# Directions for this task
Scan the data and please report how many lines include the word "written". Leave out everything but the number.

# Provided records
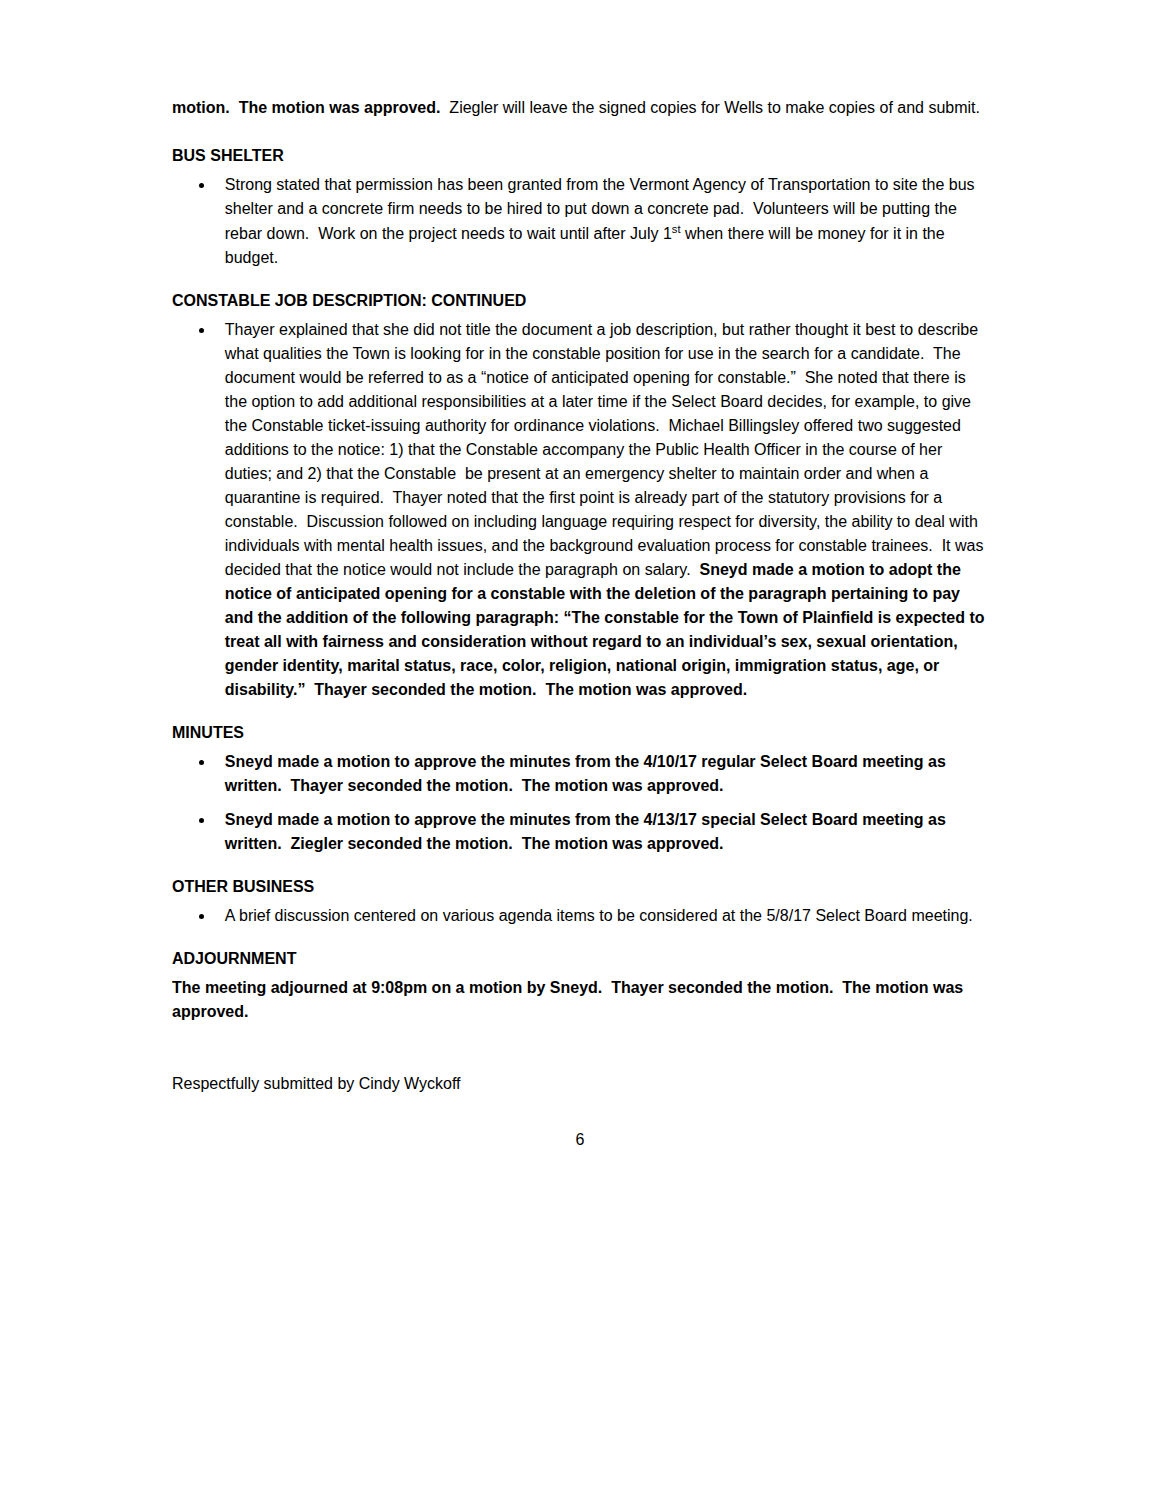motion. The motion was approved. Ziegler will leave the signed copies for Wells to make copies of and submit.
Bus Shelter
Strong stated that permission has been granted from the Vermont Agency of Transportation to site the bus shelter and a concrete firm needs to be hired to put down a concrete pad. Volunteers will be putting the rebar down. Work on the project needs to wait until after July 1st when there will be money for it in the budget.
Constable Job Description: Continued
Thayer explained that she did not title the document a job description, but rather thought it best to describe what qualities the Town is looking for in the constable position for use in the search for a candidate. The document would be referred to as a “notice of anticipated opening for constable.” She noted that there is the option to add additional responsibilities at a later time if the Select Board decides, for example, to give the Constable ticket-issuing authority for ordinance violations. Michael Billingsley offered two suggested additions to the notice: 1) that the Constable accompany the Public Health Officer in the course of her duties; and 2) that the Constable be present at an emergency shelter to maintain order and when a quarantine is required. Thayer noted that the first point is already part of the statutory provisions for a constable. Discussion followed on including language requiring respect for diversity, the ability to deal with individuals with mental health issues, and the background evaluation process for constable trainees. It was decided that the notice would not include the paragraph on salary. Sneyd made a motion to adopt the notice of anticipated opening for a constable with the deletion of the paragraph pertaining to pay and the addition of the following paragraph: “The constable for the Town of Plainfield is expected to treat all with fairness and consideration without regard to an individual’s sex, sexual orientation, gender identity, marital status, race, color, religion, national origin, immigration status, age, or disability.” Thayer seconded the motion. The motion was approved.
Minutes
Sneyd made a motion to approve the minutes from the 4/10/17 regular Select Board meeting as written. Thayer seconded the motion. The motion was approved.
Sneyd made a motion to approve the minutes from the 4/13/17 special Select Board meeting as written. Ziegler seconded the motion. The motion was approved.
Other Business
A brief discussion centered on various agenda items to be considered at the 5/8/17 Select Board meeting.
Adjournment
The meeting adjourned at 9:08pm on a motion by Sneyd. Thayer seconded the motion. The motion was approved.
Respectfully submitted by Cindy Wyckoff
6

# Answer below
2